If the features on both polymer layers are not properly aligned, it
is possible to partially damage the first polymer layer while
cutting the second polymer layer, which could result in partially
cut slivers on the first polymer layer. To substantially eliminate
or mitigate this problem, an additional laser cutting can be
superimposed on the last or more recent laser cut with the laser
focused on the first polymer layer. This additional laser ablation
avoids any damage to the first polymer film generated during
ablation of the second polymer film and provides a clean cut
through both polymer layers. Thus, the second polymer layer with
adhesives thereon is then tacked and bonded to the supporting
substrate followed by directing laser beams thereon by repeating
the above process for the depositing and for laser exposure of the
first polymer layer.
[0030] The formed laminates can be a complete assembly or the
obtained laminates can be included in a larger assembly where
parts, such as ink jet print heads, are bonded to outside or top
and bottom polymer adhesive layers of the laminate. One design rule
for a 2/2-layer processing include enabling slug extraction for
cutout of the second layer where slugs are formed from the trepan
cutting of larger features as disclosed herein in the second laser
cutting. By the use of excimer ablation, cutouts that do not form
slugs are enabled so that blind through cuts in the second layer
can be made. Thus, in this manner flexibility in achieving the
desired functionality can result by coupling the design to the
processing methods selected.
· · · ·
Required tasks |
1. According to the laser-cutting text, what does the additional laser cutting focused on the first polymer layer do? List each result.
2. In the laser-cutting text, which kind of ablation makes cutouts possible without forming slugs?
3. Write out the part of the laser-cutting text that opens with the words containing "[0030] The formed" and closes with "processing methods selected.".
The entries that follow come from a different source than the laser-cutting text.
· · · ·
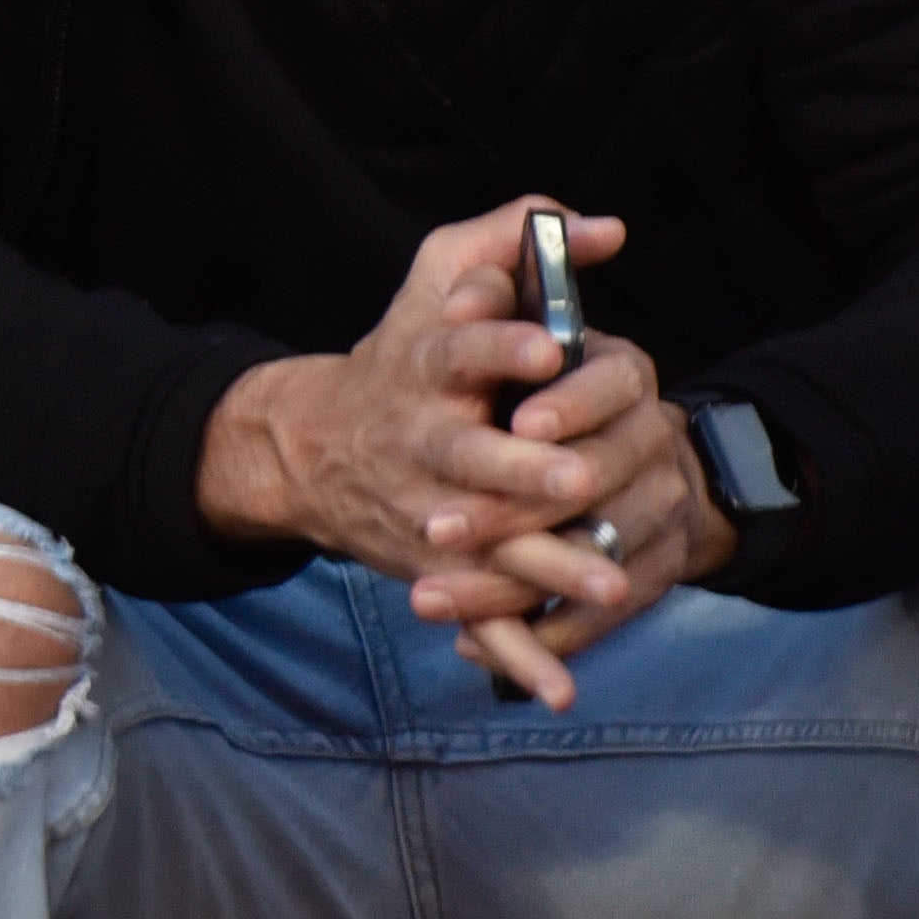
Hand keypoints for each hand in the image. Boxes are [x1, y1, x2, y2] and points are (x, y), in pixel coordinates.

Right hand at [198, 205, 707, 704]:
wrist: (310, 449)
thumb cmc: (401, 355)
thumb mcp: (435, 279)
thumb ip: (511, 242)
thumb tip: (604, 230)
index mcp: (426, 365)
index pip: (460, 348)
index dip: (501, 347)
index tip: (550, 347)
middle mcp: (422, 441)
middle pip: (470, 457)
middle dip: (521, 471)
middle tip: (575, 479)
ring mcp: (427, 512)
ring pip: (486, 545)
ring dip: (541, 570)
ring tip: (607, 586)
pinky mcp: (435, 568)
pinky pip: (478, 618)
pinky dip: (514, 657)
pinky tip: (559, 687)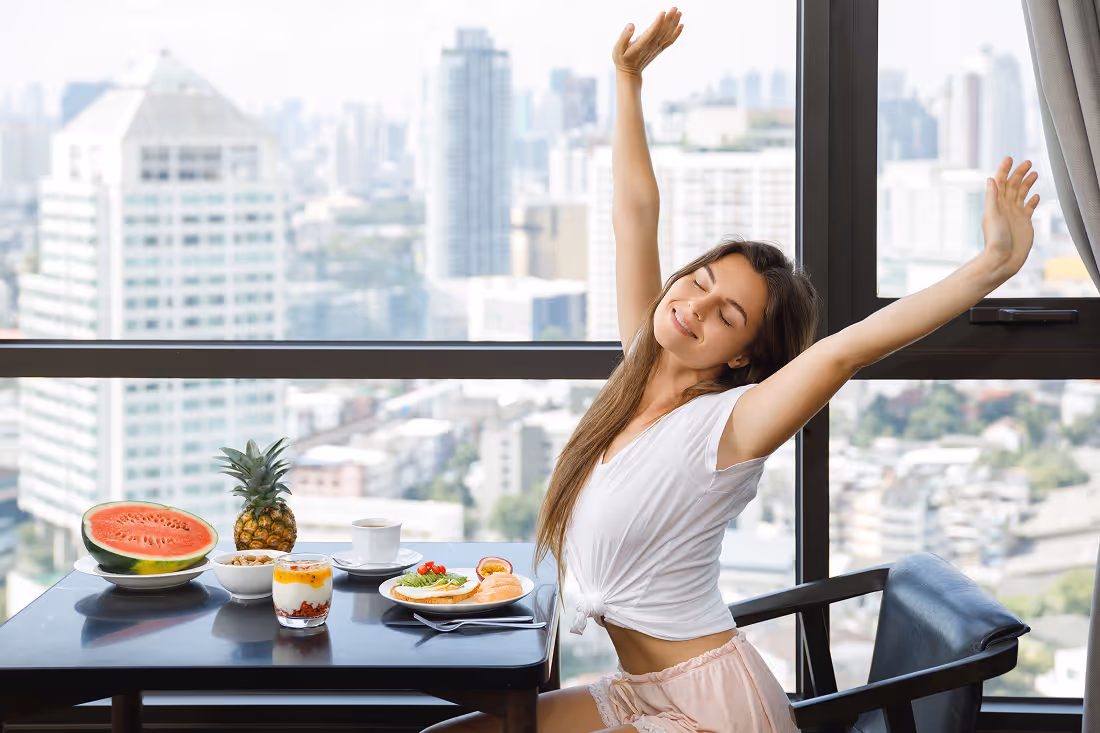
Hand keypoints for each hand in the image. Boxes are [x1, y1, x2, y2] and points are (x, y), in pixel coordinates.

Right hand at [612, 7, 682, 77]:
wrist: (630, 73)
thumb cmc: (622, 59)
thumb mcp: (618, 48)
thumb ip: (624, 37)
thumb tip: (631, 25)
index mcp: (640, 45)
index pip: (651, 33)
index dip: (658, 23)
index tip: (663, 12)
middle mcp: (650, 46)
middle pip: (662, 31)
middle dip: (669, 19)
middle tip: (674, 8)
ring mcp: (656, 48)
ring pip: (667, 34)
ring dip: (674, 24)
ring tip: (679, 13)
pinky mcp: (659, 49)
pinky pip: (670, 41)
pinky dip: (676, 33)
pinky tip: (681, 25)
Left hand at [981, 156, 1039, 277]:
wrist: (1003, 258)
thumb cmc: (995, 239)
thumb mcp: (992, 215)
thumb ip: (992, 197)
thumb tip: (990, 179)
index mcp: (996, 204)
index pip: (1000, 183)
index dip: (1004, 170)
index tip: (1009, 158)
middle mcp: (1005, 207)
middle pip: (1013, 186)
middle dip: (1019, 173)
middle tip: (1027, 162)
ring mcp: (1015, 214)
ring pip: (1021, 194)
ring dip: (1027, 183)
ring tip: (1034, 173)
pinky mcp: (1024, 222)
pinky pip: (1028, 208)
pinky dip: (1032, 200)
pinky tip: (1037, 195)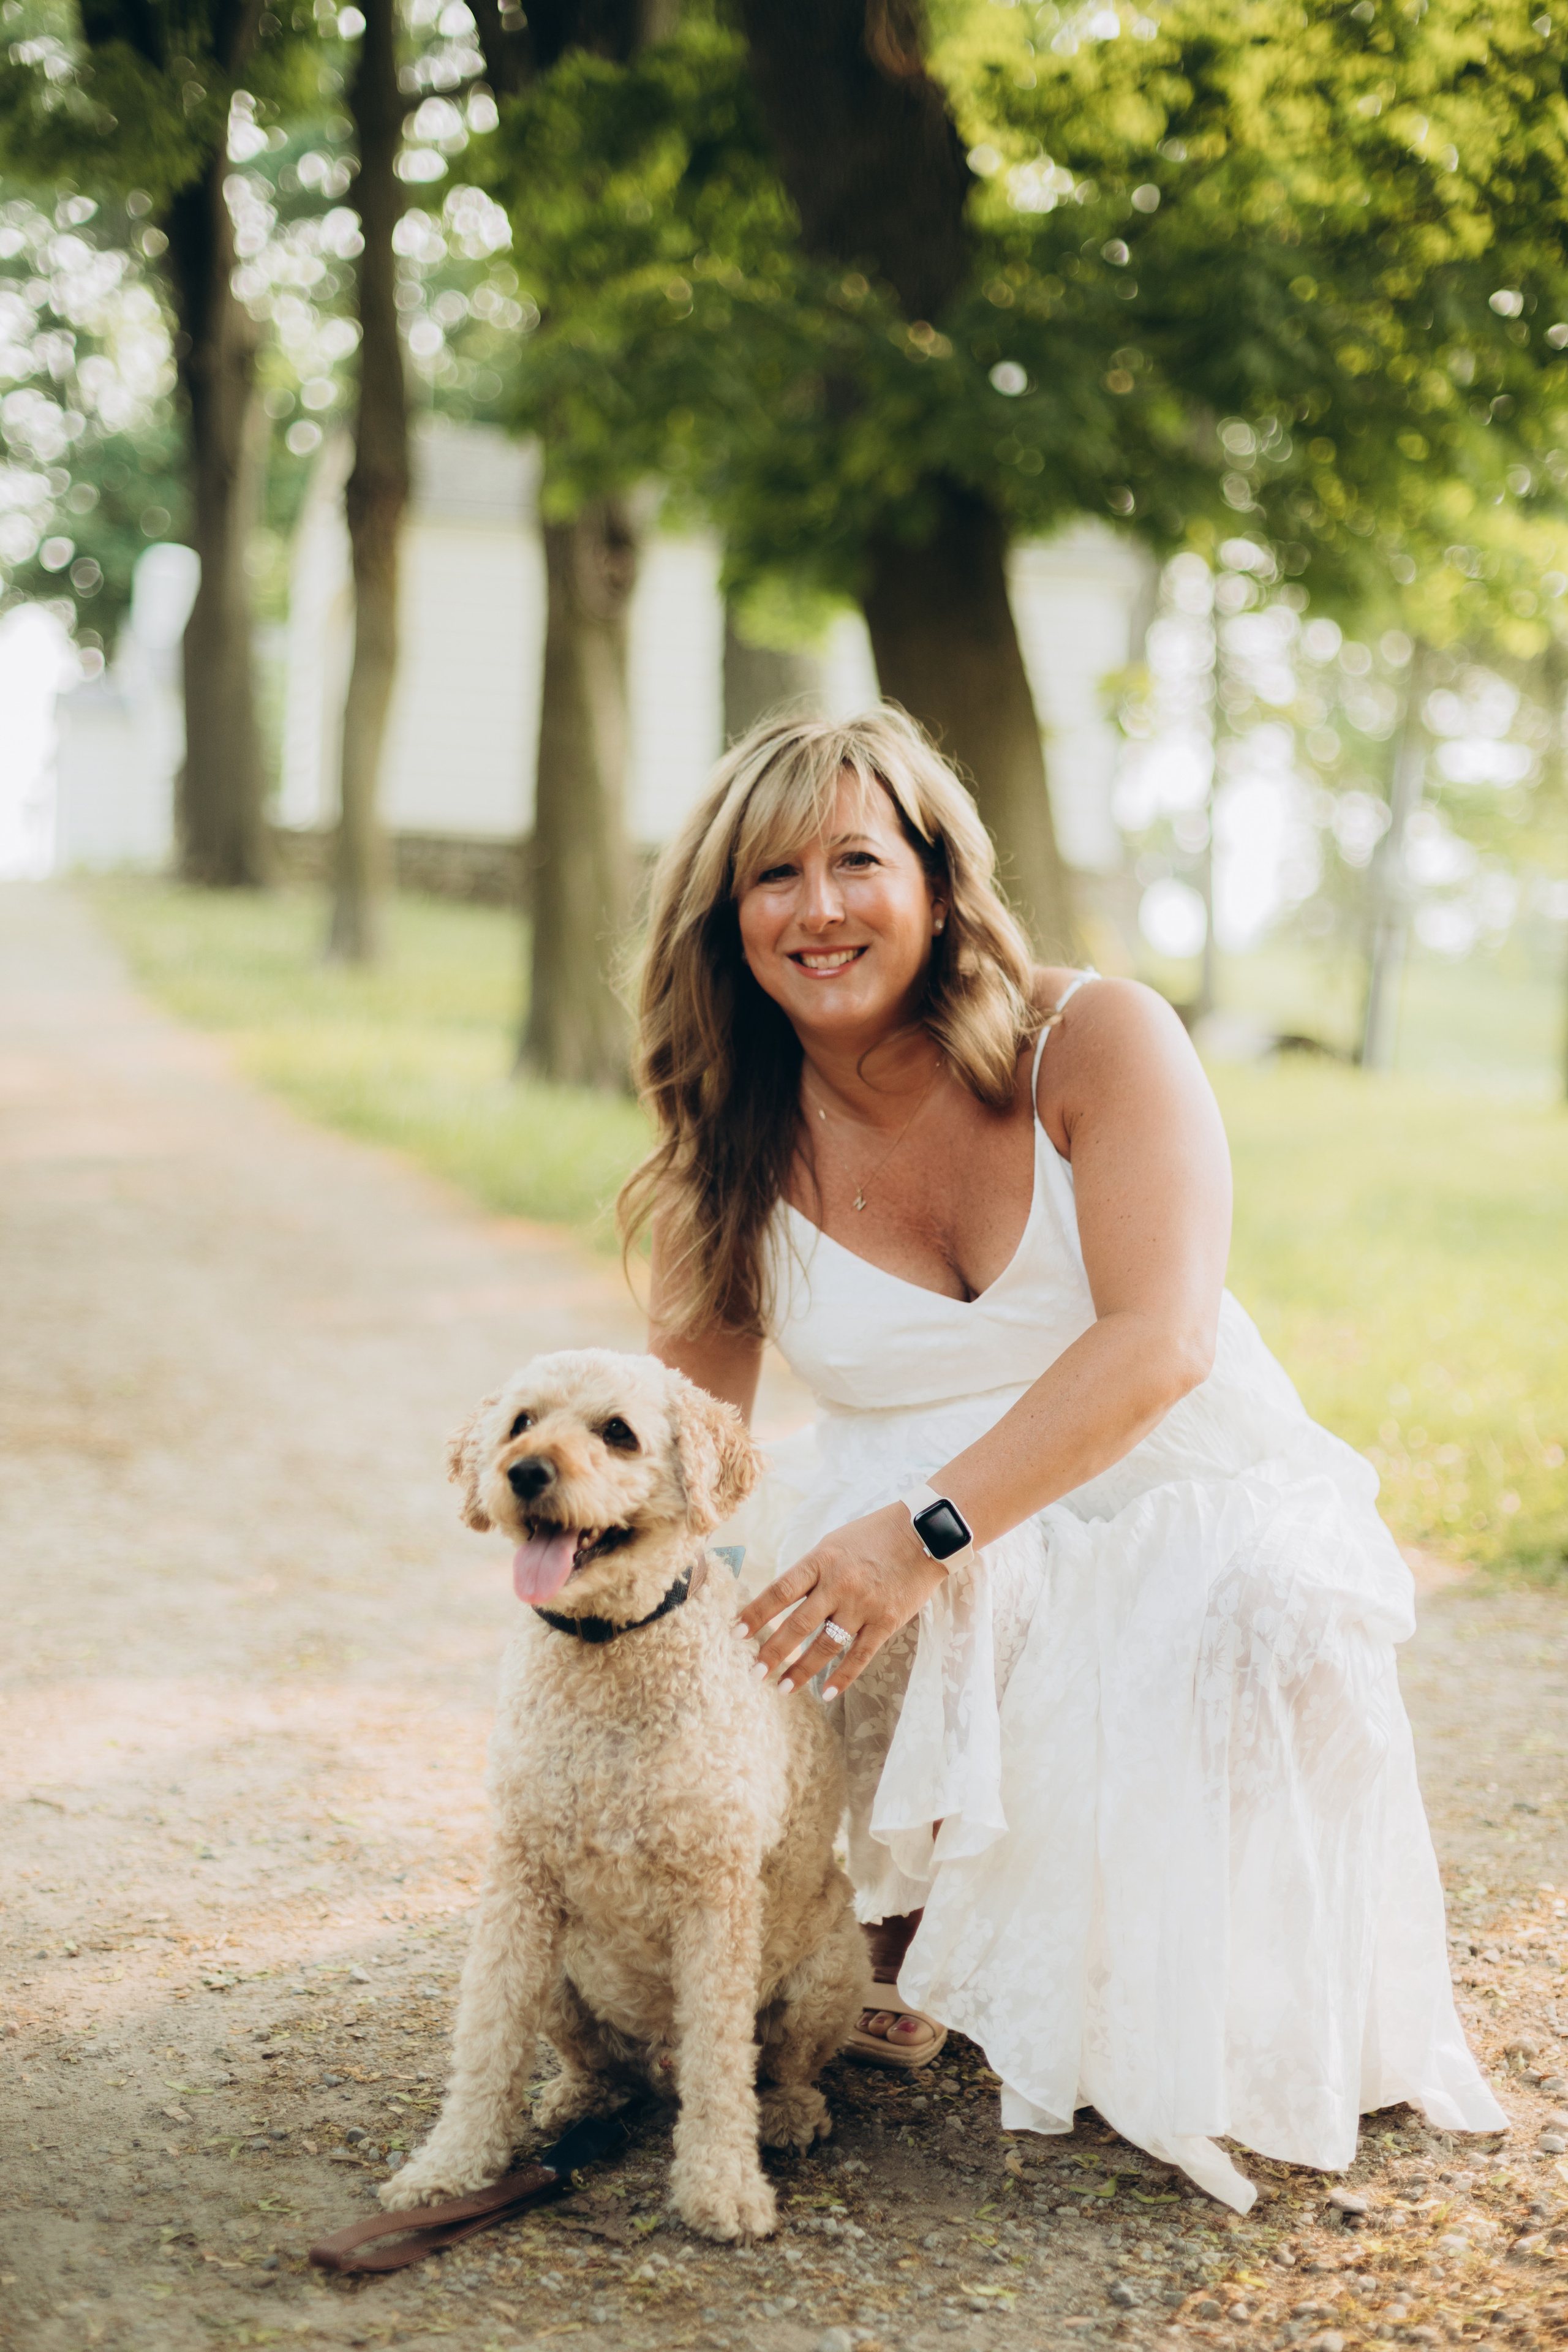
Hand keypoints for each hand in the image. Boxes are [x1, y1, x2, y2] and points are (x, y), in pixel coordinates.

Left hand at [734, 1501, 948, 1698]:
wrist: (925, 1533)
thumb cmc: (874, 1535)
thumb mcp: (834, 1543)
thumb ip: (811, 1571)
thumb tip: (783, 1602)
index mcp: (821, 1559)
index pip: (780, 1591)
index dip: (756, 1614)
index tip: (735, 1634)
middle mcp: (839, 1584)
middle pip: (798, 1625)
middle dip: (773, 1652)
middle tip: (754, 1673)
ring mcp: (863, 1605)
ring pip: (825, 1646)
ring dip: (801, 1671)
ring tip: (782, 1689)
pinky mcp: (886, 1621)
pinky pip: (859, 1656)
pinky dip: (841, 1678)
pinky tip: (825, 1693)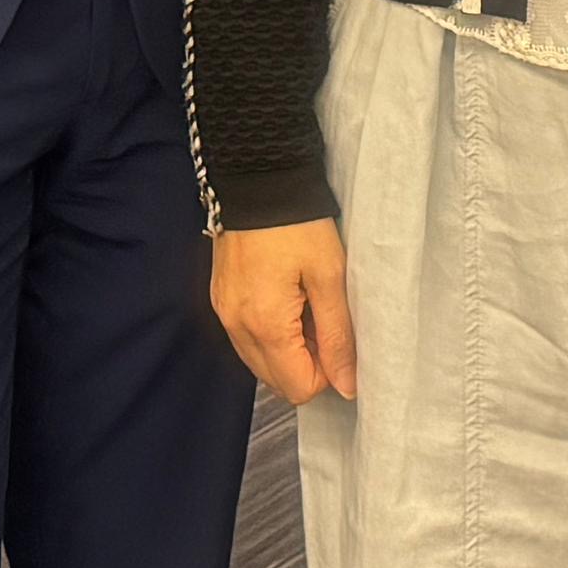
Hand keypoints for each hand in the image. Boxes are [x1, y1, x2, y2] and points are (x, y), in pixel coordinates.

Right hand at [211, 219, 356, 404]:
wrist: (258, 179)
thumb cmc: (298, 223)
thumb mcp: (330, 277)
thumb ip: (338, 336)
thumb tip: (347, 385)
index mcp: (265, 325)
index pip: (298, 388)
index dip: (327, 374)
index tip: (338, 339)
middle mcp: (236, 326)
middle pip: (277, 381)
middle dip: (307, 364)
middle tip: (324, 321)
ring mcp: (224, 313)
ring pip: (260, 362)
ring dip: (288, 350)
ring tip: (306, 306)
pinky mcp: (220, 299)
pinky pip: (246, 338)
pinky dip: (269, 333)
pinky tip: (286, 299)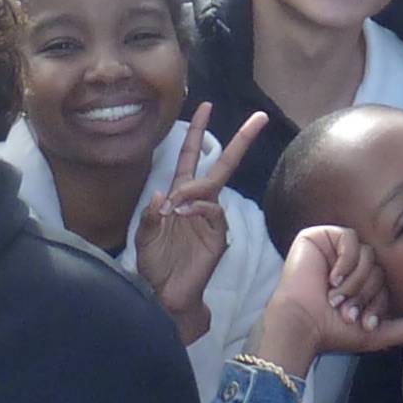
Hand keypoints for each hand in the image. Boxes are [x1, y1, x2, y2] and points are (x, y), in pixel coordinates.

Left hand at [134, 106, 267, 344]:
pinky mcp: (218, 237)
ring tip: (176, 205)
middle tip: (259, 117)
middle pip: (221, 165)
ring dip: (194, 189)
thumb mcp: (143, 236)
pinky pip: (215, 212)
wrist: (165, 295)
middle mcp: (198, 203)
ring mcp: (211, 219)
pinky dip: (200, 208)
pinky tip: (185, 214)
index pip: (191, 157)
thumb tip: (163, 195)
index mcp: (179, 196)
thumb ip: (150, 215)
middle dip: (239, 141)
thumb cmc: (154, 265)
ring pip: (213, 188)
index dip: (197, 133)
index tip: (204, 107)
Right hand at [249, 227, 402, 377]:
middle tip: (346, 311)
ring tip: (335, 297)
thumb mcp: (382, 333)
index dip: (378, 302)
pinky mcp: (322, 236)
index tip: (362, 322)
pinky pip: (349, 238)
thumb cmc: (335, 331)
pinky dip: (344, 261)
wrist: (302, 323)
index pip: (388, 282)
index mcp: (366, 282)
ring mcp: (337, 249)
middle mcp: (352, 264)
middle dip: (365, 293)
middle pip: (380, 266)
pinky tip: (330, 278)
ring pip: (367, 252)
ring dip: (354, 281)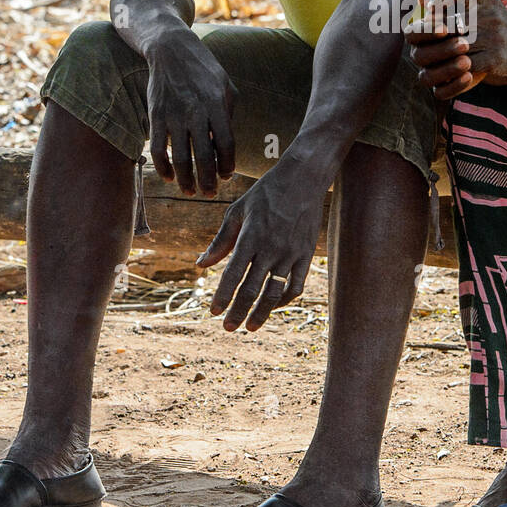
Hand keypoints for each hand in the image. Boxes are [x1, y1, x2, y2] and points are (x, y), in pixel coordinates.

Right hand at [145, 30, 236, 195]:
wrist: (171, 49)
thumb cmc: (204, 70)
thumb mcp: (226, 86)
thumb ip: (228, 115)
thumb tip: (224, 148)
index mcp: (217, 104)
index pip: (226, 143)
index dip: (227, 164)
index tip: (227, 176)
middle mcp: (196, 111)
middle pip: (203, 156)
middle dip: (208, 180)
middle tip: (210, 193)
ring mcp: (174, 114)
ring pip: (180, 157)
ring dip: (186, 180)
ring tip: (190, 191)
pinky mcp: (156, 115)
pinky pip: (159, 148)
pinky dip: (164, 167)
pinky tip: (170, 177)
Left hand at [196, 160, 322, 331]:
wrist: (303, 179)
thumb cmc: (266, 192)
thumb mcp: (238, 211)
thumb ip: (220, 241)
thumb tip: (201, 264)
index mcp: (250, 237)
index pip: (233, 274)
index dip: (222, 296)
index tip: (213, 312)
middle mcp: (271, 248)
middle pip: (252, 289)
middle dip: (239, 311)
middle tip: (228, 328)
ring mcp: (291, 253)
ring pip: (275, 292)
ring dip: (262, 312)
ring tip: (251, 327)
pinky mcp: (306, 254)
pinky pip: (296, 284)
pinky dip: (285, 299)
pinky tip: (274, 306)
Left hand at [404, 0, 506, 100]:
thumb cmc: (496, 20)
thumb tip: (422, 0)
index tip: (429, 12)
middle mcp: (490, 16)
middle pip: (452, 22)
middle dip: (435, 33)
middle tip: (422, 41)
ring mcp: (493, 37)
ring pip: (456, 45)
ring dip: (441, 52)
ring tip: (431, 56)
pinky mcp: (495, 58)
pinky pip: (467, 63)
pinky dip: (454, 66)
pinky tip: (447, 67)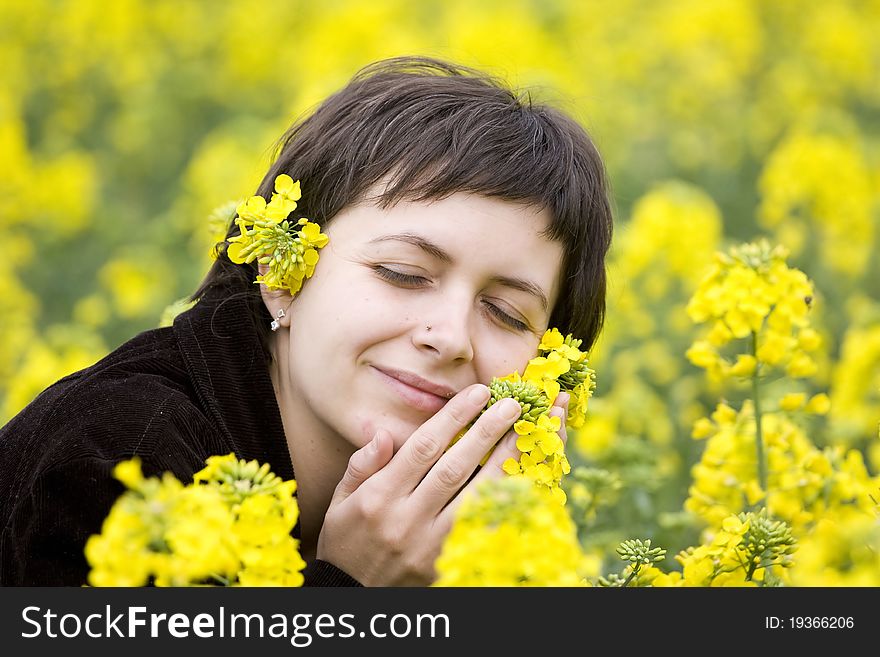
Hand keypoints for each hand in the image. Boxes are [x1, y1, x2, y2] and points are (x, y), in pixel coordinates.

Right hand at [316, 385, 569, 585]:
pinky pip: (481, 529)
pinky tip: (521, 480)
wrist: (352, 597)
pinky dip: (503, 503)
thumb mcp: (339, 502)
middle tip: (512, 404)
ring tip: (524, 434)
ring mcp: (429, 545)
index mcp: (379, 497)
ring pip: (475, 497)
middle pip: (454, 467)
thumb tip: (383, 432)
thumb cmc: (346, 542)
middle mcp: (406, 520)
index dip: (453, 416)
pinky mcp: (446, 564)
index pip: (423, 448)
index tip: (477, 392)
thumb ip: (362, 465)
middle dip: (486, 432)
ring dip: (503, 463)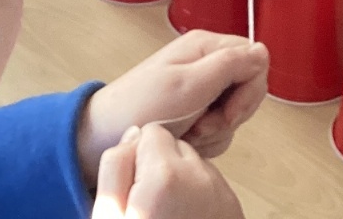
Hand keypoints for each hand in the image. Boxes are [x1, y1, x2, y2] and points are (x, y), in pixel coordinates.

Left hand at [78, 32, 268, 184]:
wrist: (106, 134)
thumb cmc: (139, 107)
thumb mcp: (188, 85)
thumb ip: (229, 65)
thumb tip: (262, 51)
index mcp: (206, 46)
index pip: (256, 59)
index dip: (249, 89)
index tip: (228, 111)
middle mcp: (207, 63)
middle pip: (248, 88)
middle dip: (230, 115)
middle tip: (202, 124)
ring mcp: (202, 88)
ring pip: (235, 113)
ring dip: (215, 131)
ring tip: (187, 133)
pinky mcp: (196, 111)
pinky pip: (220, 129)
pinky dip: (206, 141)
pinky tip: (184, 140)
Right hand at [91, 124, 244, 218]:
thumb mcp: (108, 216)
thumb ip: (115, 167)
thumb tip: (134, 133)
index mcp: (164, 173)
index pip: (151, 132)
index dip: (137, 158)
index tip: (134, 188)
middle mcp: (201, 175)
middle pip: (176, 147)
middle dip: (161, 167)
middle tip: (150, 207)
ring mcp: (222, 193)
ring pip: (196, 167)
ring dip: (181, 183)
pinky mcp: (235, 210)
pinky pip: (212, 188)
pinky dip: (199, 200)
· · · ·
Answers for the tasks |
1.
- It substantially eliminates or mitigates the problem of partially cut slivers on the first polymer layer.
- It avoids any damage to the first polymer film caused while the second polymer film is ablated.
- It provides a clean cut through both polymer layers.

2. Excimer ablation.

3.
[0030] The formed laminates can be a complete assembly or the
obtained laminates can be included in a larger assembly where
parts, such as ink jet print heads, are bonded to outside or top
and bottom polymer adhesive layers of the laminate. One design rule
for a 2/2-layer processing include enabling slug extraction for
cutout of the second layer where slugs are formed from the trepan
cutting of larger features as disclosed herein in the second laser
cutting. By the use of excimer ablation, cutouts that do not form
slugs are enabled so that blind through cuts in the second layer
can be made. Thus, in this manner flexibility in achieving the
desired functionality can result by coupling the design to the
processing methods selected.